Cisco Carlos And 1968
Monday, March 14, 2011
Jake’s progress continued today as he threw 4.0 IP, allowing three earned runs in a 7-6 loss to the Padres at CBR.
After the game, the White Sox announced eight roster moves, meaning 38 players remain in camp. RHPs Anthony Carter and Freddy Dolsi, INF Eduardo Escobar and OF Stefan Gartrell were optioned to Class AAA Charlotte, RHPs Kyle Cofield and Nate Jones were optioned to Class AA Birmingham, while RHPs Brandon Hynick and Miguel Socolovich were reassigned to minor league camp.
A couple of weeks ago, I received an unsolicited LinkedIn message from Craig Ahearns, a self-avowed White Sox fan from SoCal. He was hoping to get in touch with former Sox players Ken Berry and Cisco Carlos to offer a long overdue thank you.
As a youngster at an Angels game in 1968, Ahearns had caught a line drive off the bat of White Sox outfielder Ken Berry. In an attempt to get Berry to sign the ball as a momento, the young Ahearns stood by the Sox bus on getaway day. Finally, pitcher Cisco Carlos came by. Ahearns explained, as best he could, his goal of a Berry autograph.
Cisco took the ball on the bus.

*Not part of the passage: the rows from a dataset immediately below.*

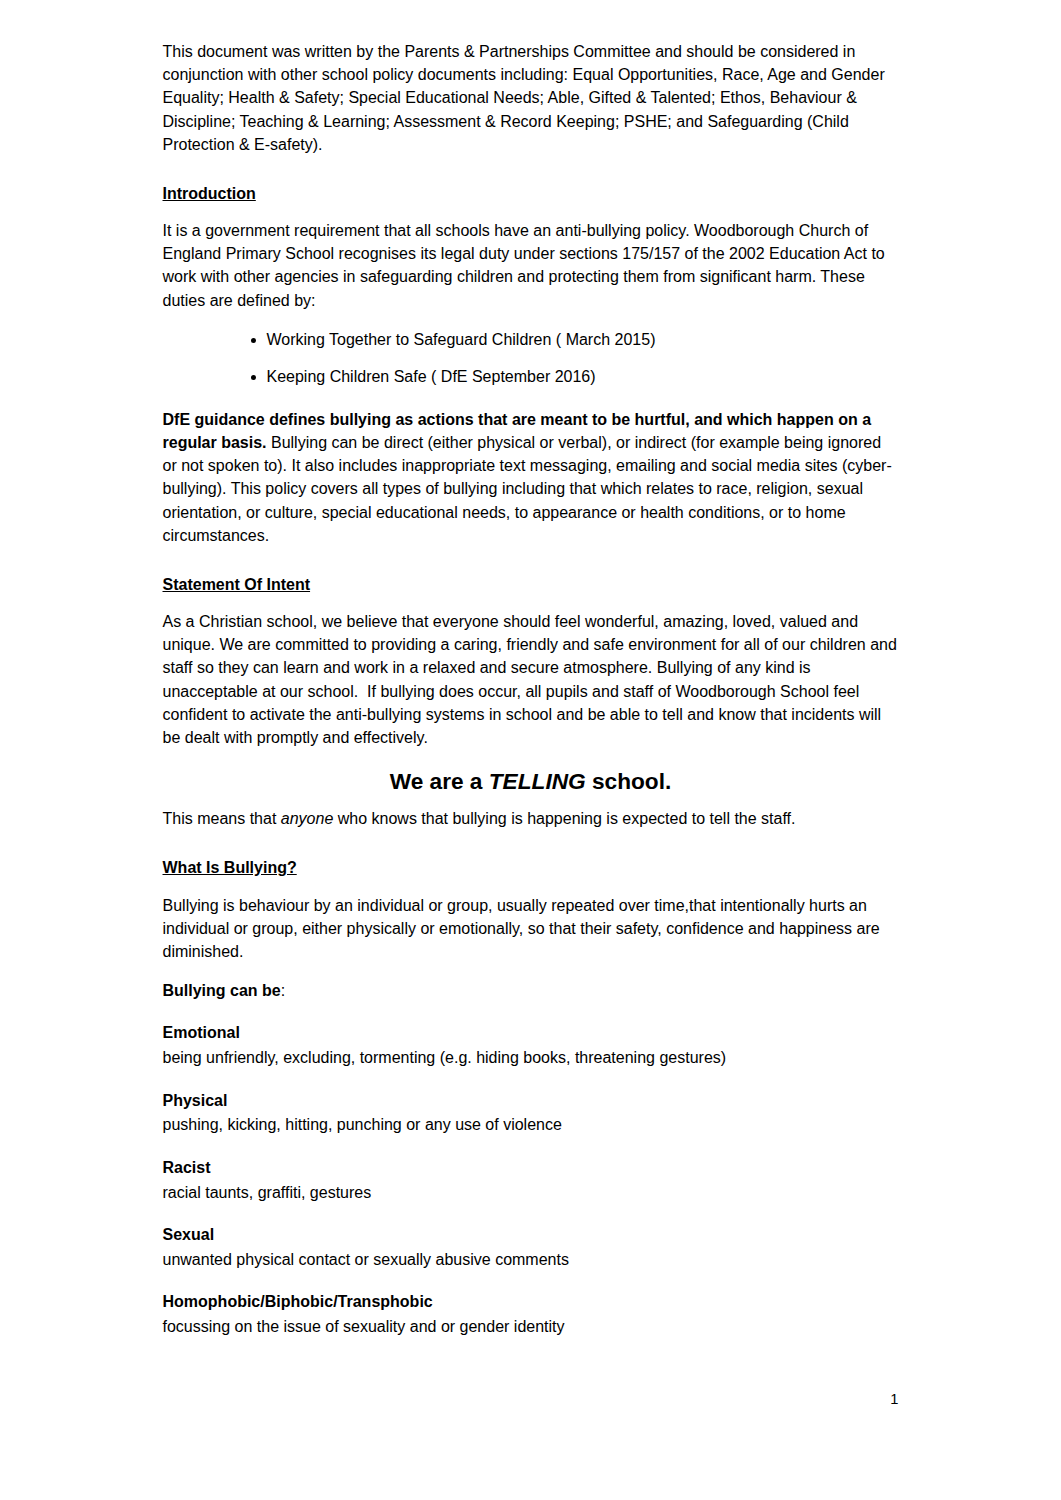This document was written by the Parents & Partnerships Committee and should be considered in conjunction with other school policy documents including: Equal Opportunities, Race, Age and Gender Equality; Health & Safety; Special Educational Needs; Able, Gifted & Talented; Ethos, Behaviour & Discipline; Teaching & Learning; Assessment & Record Keeping; PSHE; and Safeguarding (Child Protection & E-safety).
Introduction
It is a government requirement that all schools have an anti-bullying policy. Woodborough Church of England Primary School recognises its legal duty under sections 175/157 of the 2002 Education Act to work with other agencies in safeguarding children and protecting them from significant harm. These duties are defined by:
Working Together to Safeguard Children ( March 2015)
Keeping Children Safe ( DfE September 2016)
DfE guidance defines bullying as actions that are meant to be hurtful, and which happen on a regular basis. Bullying can be direct (either physical or verbal), or indirect (for example being ignored or not spoken to). It also includes inappropriate text messaging, emailing and social media sites (cyber-bullying). This policy covers all types of bullying including that which relates to race, religion, sexual orientation, or culture, special educational needs, to appearance or health conditions, or to home circumstances.
Statement Of Intent
As a Christian school, we believe that everyone should feel wonderful, amazing, loved, valued and unique. We are committed to providing a caring, friendly and safe environment for all of our children and staff so they can learn and work in a relaxed and secure atmosphere. Bullying of any kind is unacceptable at our school. If bullying does occur, all pupils and staff of Woodborough School feel confident to activate the anti-bullying systems in school and be able to tell and know that incidents will be dealt with promptly and effectively.
We are a TELLING school.
This means that anyone who knows that bullying is happening is expected to tell the staff.
What Is Bullying?
Bullying is behaviour by an individual or group, usually repeated over time,that intentionally hurts an individual or group, either physically or emotionally, so that their safety, confidence and happiness are diminished.
Bullying can be:
Emotional
being unfriendly, excluding, tormenting (e.g. hiding books, threatening gestures)
Physical
pushing, kicking, hitting, punching or any use of violence
Racist
racial taunts, graffiti, gestures
Sexual
unwanted physical contact or sexually abusive comments
Homophobic/Biphobic/Transphobic
focussing on the issue of sexuality and or gender identity
1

One minute passed, then two, then three, then four. Ahearns best friend chided him for stupidly giving up his major league baseball. He wasn’t going to get it back.
Then, Carlos re-emerged and tossed the ball to Ahearns. On it were the signature of the entire 1968 White Sox team, including Berry, Carlos, Aparicio, et al.
As he grew up, enjoyed his family and started his own business, Ahearns often told the motivational story about how Carlos’ kind act made a lasting impact on a young boy. It knawed at him that he didn’t ever have a chance to thank Berry or Carlos.
Through the magic of social media, Ahearns found me. Sure, I told him, send me letters and I will forward them along.
Then I started to think … where is Cisco Carlos?
A quick google turned him up … living and working in the Phoenix area. Ta-da.
I called Ahearns. Any chance you could come to Phoenix for a spring training game? I called Cisco. This is crazy but any chance you would want to meet a fan who remembers your kind act from 43 years ago?
Bang. Done deal.
This morning, Ahearns — who has remained a White Sox fan for life even though he has never watched a Sox game in Chicago — drove over from LA (“I think I slept 20 minutes last night,” he said) and Cisco ran over to our complex from his job.
“I wish I could say I remember the moment, but …” Cisco laughed.
And just like that, the two met with a Comcast Sports Net camera running. Ahearns showed off the ball to Cisco (“Looks like you’ve been taking some batting practice with it,” Carlos joked), the two told their version of the story, had lunch and then we surprised both with a chance to throw out the ceremonial first pitch.
For Ahearns, it was a dream come true, four decades late.
For Cisco, it was a chance to remember when and to be honored for being such a stand up guy.
And as Cisco left the field after catching Ahearns ceremonial toss, he was greeted by shouts and calls from a family in the stands.
Turns out it was a teammate from a high school baseball team, a teammate and friend he hadn’t seen in over 50 years.
For me, this is yet another example of why baseball is such a great game, so very rich with stories, smiles, history and passion.
Tuesday is our one day off of the spring — except for Gavin Floyd who has to come in and throw to stay on rotation — and some of us are heading out for a morning of golf. Forecast is for 90 degree temps, snake weather around here … but you never see rattlesnakes in the middle of the fairway, do you?
Let’s see if Harold brings his A-Game.